> [INPUT DATA]:
-- Opening Marker --
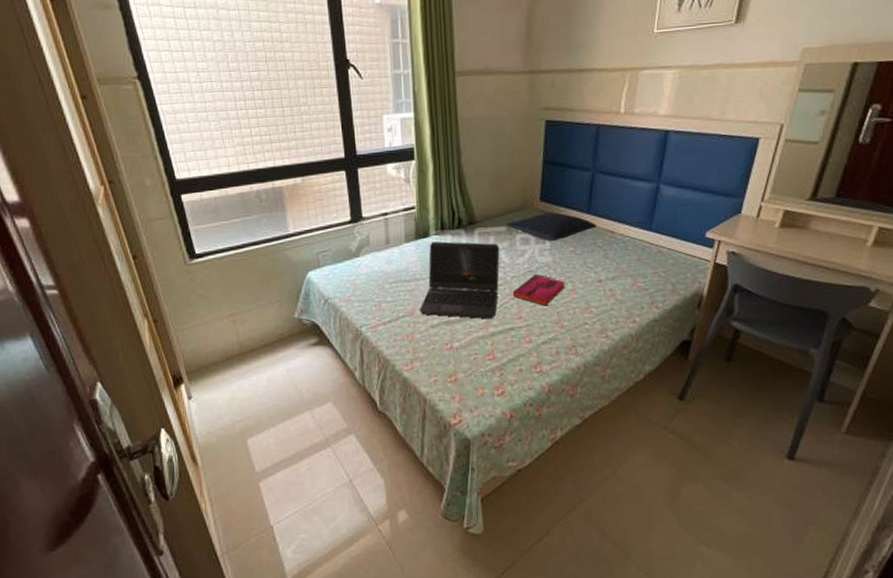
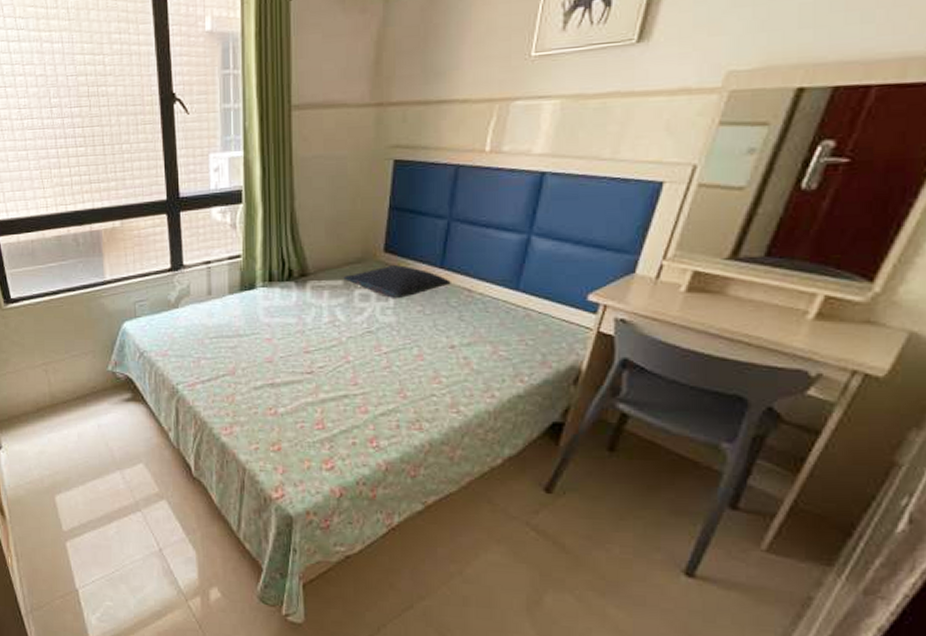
laptop computer: present [420,241,500,319] -> none [242,294,335,384]
hardback book: present [512,274,566,306] -> none [347,335,411,373]

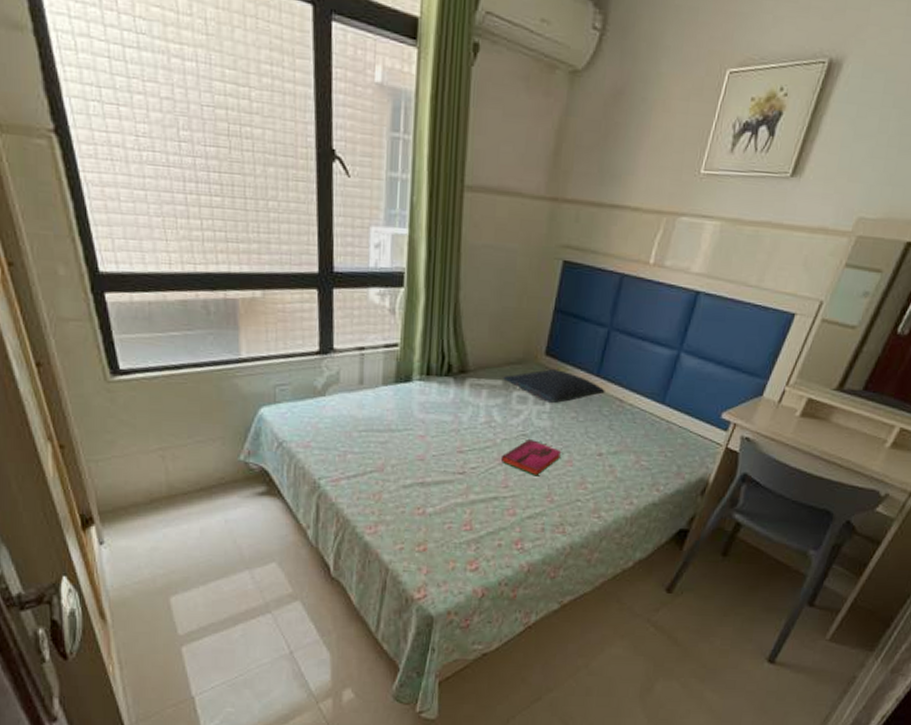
hardback book: none [347,335,411,373] -> present [500,438,562,477]

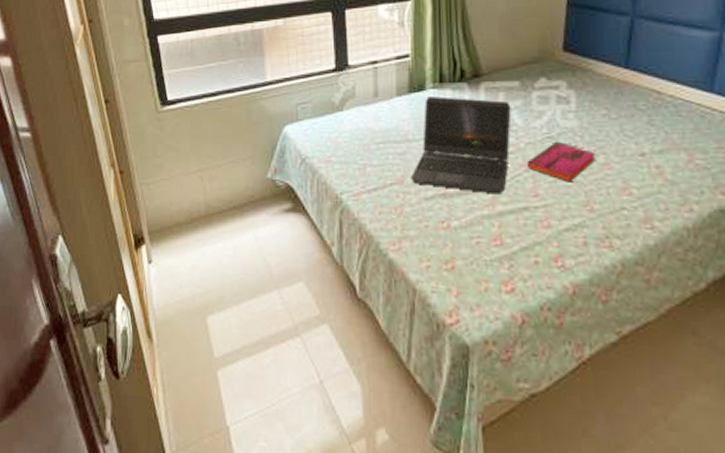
laptop computer: none [391,388,492,485] -> present [411,96,511,195]
pillow: present [503,369,605,404] -> none [520,65,638,102]

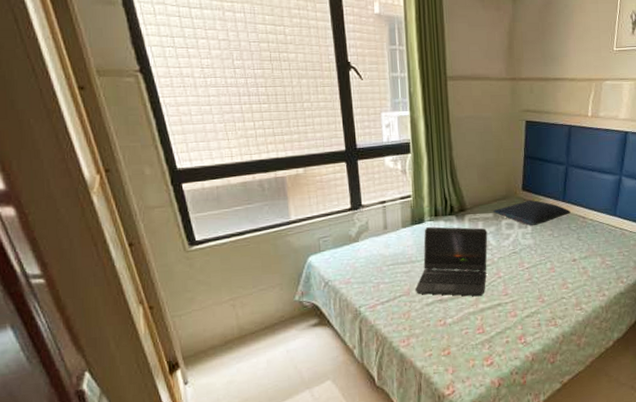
pillow: none [520,65,638,102] -> present [493,200,571,226]
hardback book: present [526,141,596,183] -> none [499,255,545,284]

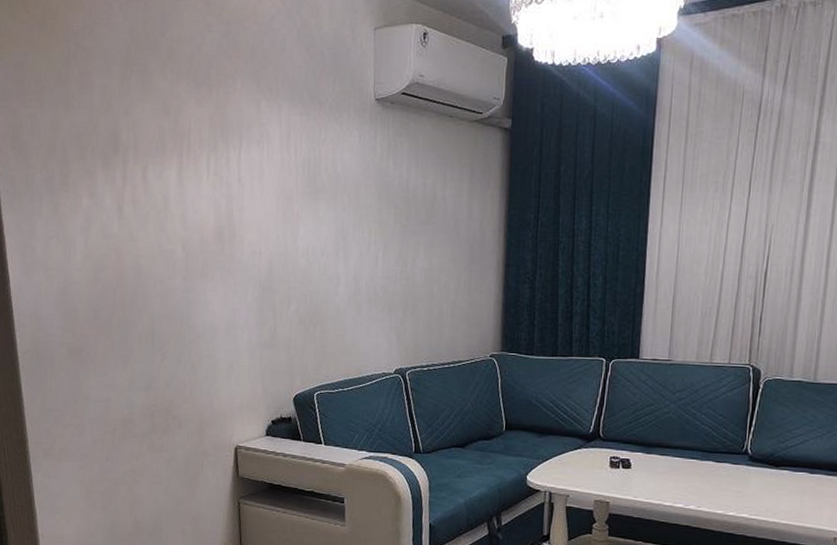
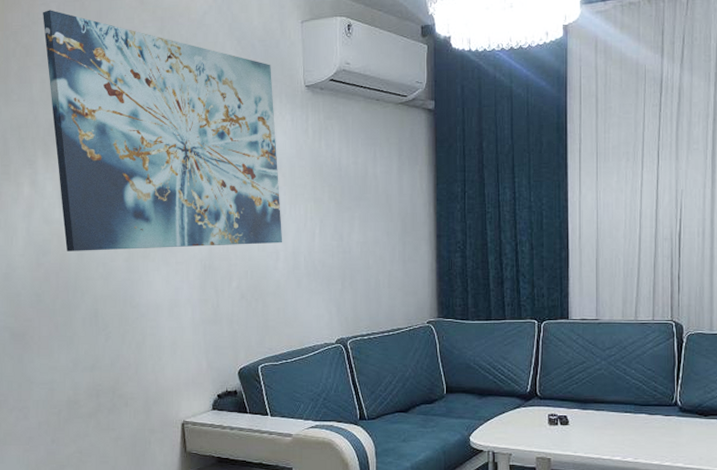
wall art: none [105,10,345,268] -> present [43,10,283,251]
-- Closing Marker --
> [WHAT YOU NEED TO DO]: Your reply should consist of one number: how many lines above contain the word "book".

> [RESPONSE FOR THIS EXERCISE]: 3